╭──

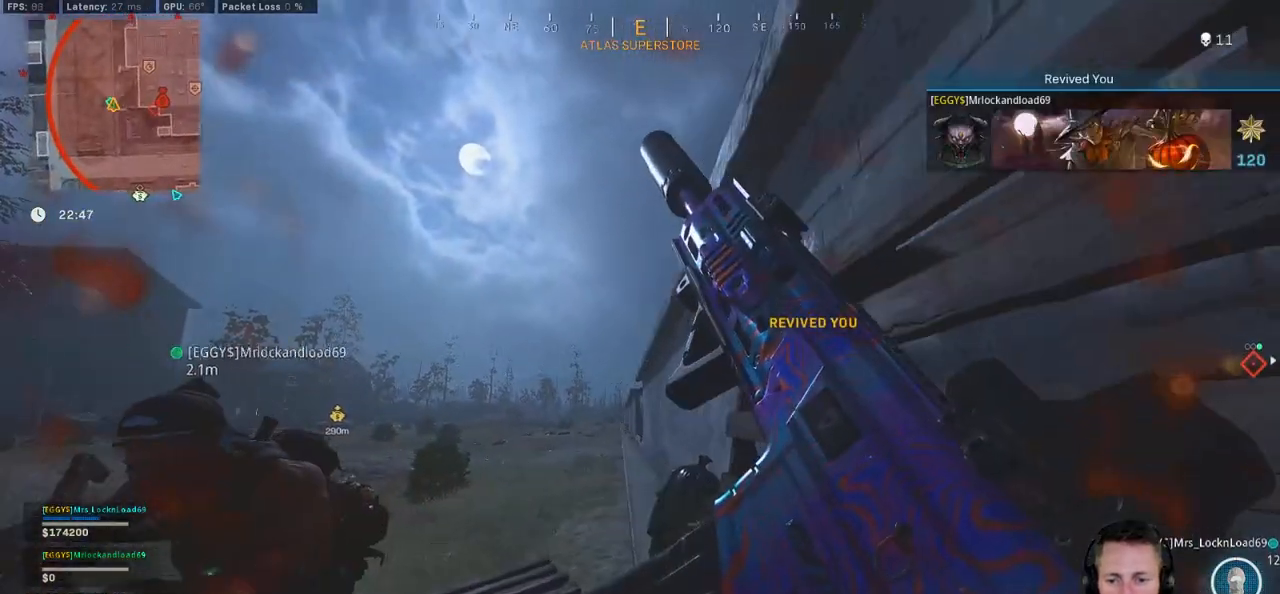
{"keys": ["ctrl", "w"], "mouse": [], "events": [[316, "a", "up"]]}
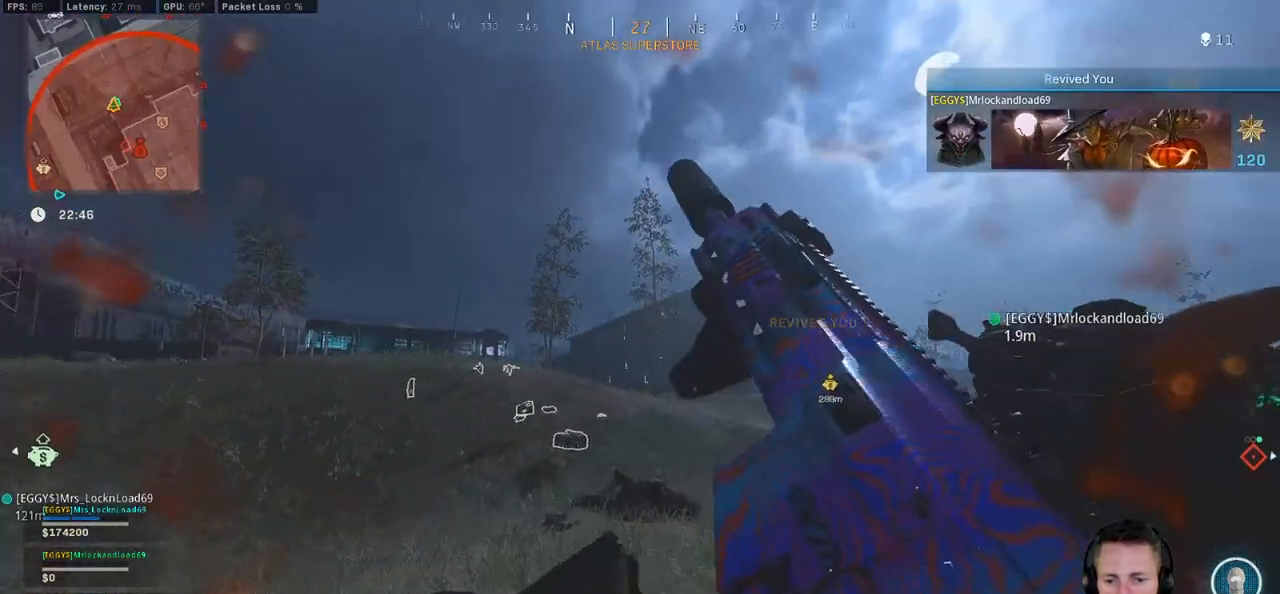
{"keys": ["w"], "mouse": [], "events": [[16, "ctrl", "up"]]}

╰──
╭──

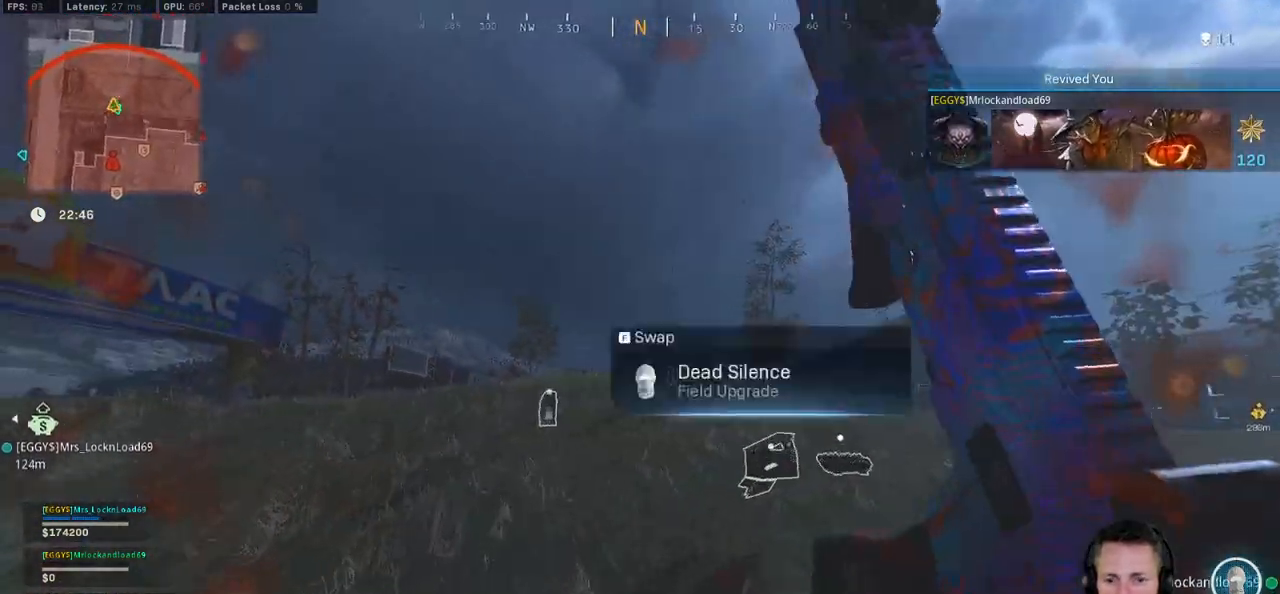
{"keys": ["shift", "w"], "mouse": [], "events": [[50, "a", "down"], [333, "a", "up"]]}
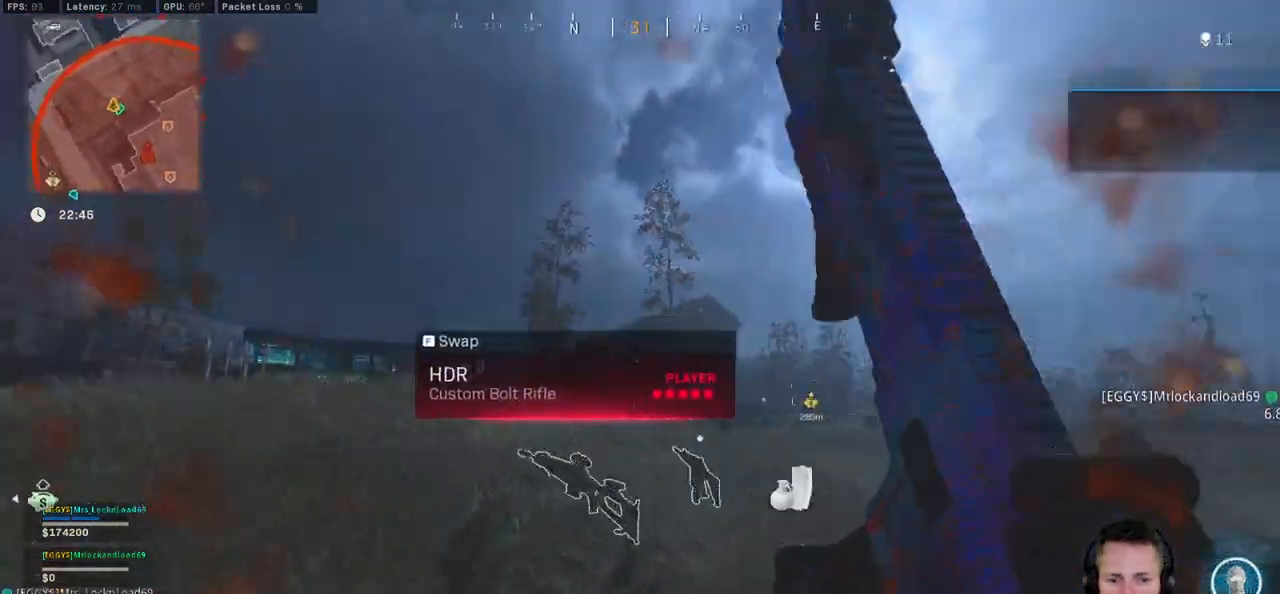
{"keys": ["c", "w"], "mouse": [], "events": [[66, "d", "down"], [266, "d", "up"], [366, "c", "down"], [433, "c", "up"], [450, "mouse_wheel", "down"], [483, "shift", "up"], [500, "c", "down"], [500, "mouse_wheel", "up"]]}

╰──

● **Work instruction**
Working from the listing, state how many lines include "ctrl". The reply must be that number alone.

● **Output for this task**
2